Otro de los tópicos del horizonte cuartelero es el machismo más desnortado: "Las mujeres son un mal necesario" (pág. 27). Es todo un fluir de conciencia en el que el narrador va contando sucesos nimios y los alterna con sus reflexiones, en una forma que imagino muy novedosa para la época, aunque es cierto que Joyce y Woolf ya habían hecho de las suyas. No sé si él conoció estos antecedentes. La narración es atemporal, tampoco se ubica en un lugar concreto y sólo uno de los personajes posee nombre, justo el de una mujer. El frío es la sensación más presente a lo largo de toda la narración, desde el recuerdo primigenio del narrador, hasta su final. Un aire gélido lo atraviesa todo y se trasmite al momento de nuestra lectura. La guerra en la que el muchacho participa como "voluntario", ¿la de España?, y en la que él mismo reconoce haber participado en crueldades innecesarias ("habíamos acabado con algunos prisioneros [...] aquello no fue más que un procedimiento acelerado... tal vez brutal, ¡lo reconozco!No se gana una guerra con guante de seda" (pág. 70), puede servir de anticipo del horror que seguiría. Sólo hay dos personajes positivos: el del citado capitán y el de Anna. Ambos provocarán un cambio progresivo en los sentimientos del soldado. "De repente [...] tengo la sensación de que yo también podría olvidar la patria por una mujer" (pág. 73). También ayuda el hecho de que resulte herido en un brazo por una bala perdida. Todo ello lo lleva a tomar conciencia de que "estás solo, tú solo" y se hace consciente de que "pensar hace daño" (pág. 93) y de que "acaso yo tampoco encajo con los tiempos" (pág. 107). Todo ello se acaba traduciendo en "una rabia terrible, un odio atroz" (pág. 129) contra todo lo que le rodea. Y en una transformación íntima de la que se acaba haciendo consciente: "Si hoy me encontrara tal y como era antes, creo que podría matarme a palos a mí mismo" (pág. 135). El uso de la primera persona narrativa, con el de la segunda reflexiva me parece de gran modernidad.

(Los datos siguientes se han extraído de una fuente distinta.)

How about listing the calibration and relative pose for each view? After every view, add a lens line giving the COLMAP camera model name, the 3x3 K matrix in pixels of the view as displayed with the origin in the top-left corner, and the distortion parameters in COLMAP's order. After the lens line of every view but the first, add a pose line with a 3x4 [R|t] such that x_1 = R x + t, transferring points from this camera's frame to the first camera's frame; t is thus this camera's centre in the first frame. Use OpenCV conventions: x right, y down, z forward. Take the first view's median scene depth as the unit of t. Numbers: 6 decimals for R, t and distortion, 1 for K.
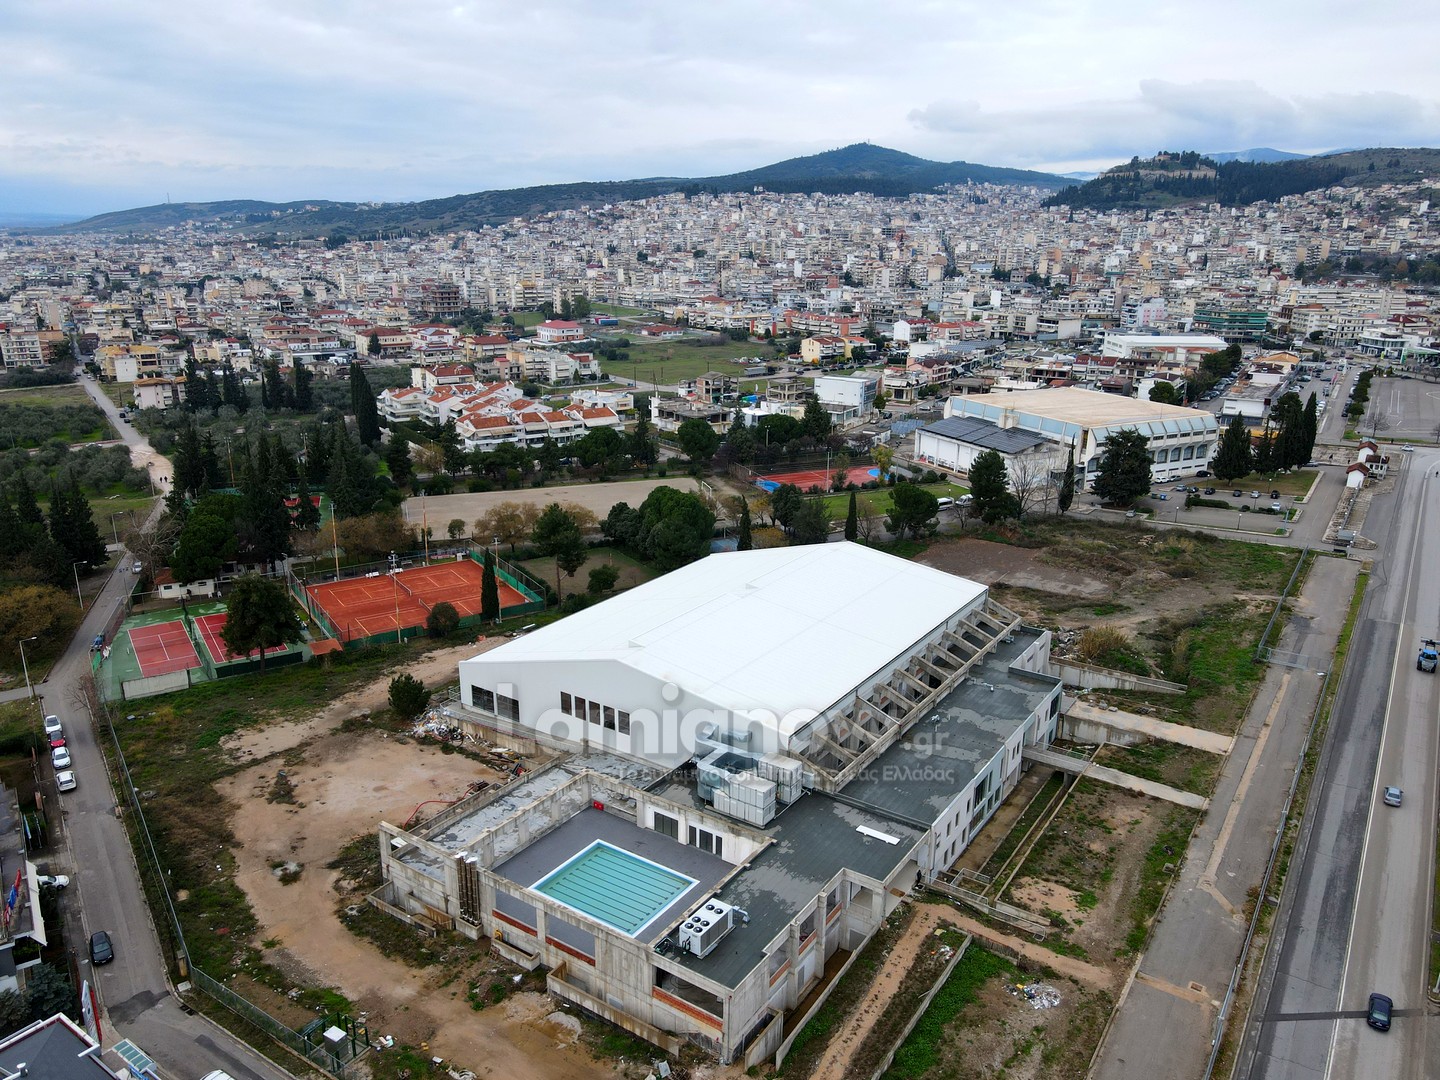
lens RADIAL K [[1035.1, 0, 721.2], [0, 1035.1, 543.1], [0, 0, 1]] dist [0.013130, 0.008416]
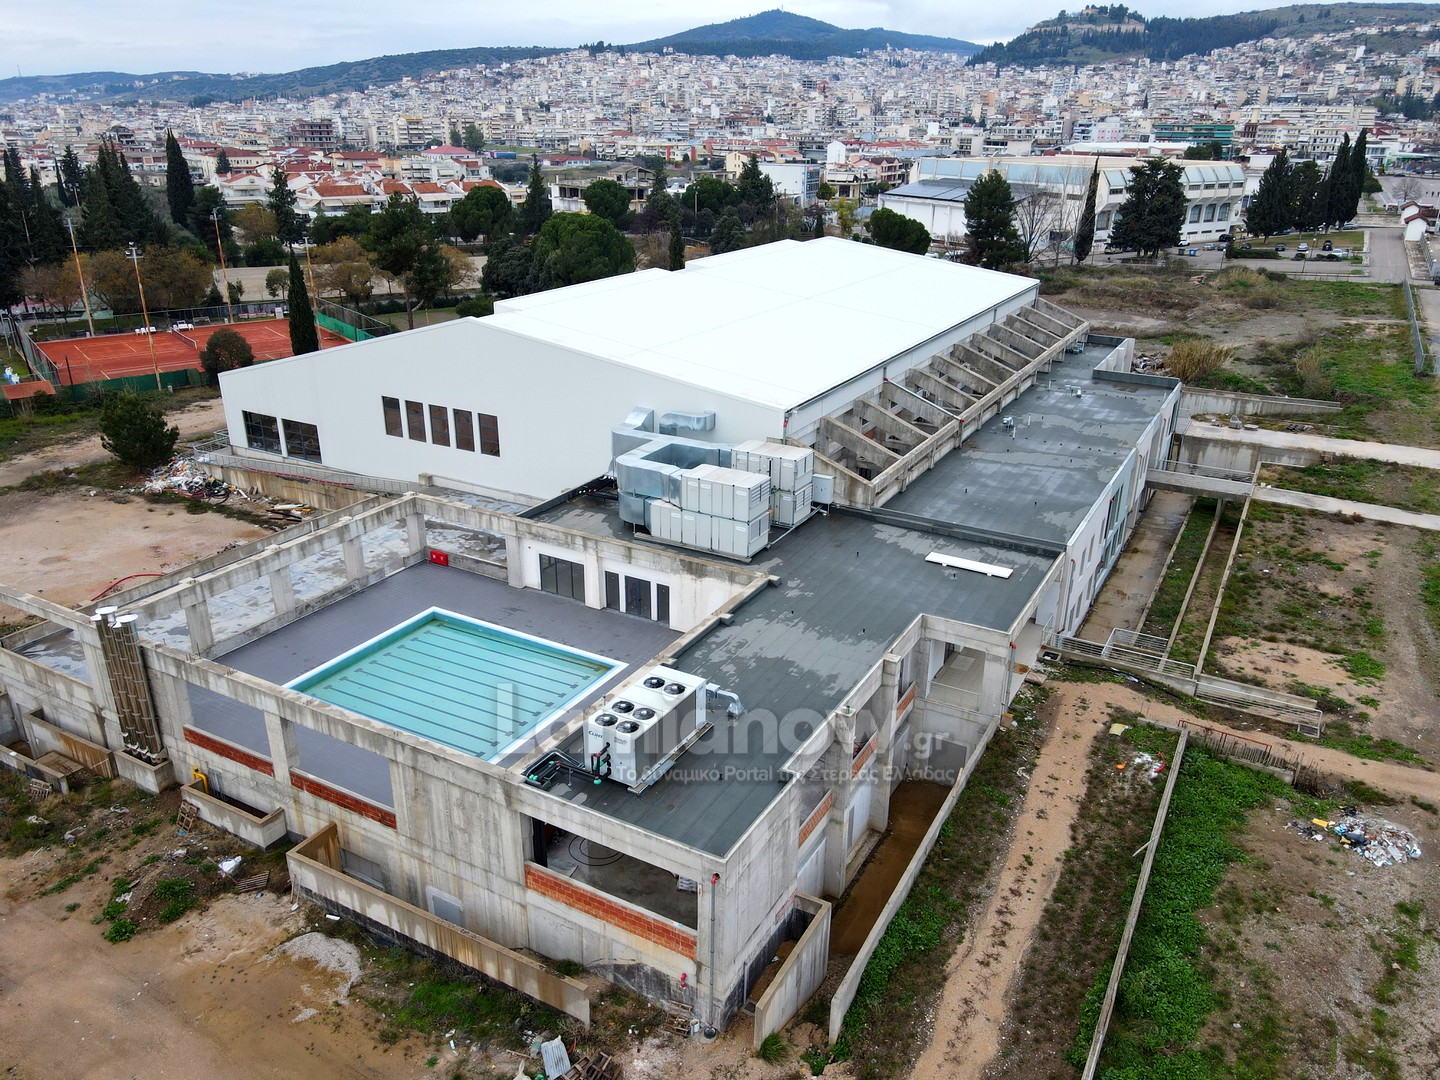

El libro acaba siendo la crónica de su propia época. La muestra de que el individuo sin formación y sin criterio crítico acaba siendo manejado como un títere por el engrasado motor de la propaganda goebbelsiana, y termina por obedecer y ejecutar las consignas del poder fascista. "No supo hacer otra cosa. Era un hijo de su tiempo" (pág. 145). Sin llegar a los extremos del protagonista, cuántos no hay en el nuestro que se dejan seducir por teorías conspiranoícas, por "guasaps" con información sin contrastar, por consignas que parecen querer que nos precipitemos en un pozo sin fondo de odio... La pandemia no parece estar haciéndonos más claros a la hora de plantearnos los problemas, queremos soluciones simples a asuntos muy complejos. Tal vez nosotros también seamos hijos de nuestro propio tiempo, tan antiguo como el de los garrotazos goyescos o las dos Españas de Machado. ¡Qué lástima todo!

José Manuel Mora. 

P.S. Al ir a colocar el librito en el lugar correspondiente de mi estantería, compruebo estupefacto que  Juventud sin Dios estaba en el lugar correspondiente, en una edición del año 2000 de la colección Austral, que no había leído. No es la primera sorpresa que mi modesta biblioteca me depara de vez en cuando. También tenía en un lugar inadecuado, una preciosa edición en tapa dura de Trafalgar y La corte de Carlos IV de D. Benito, con lo que podré seguir celebrando su centenario.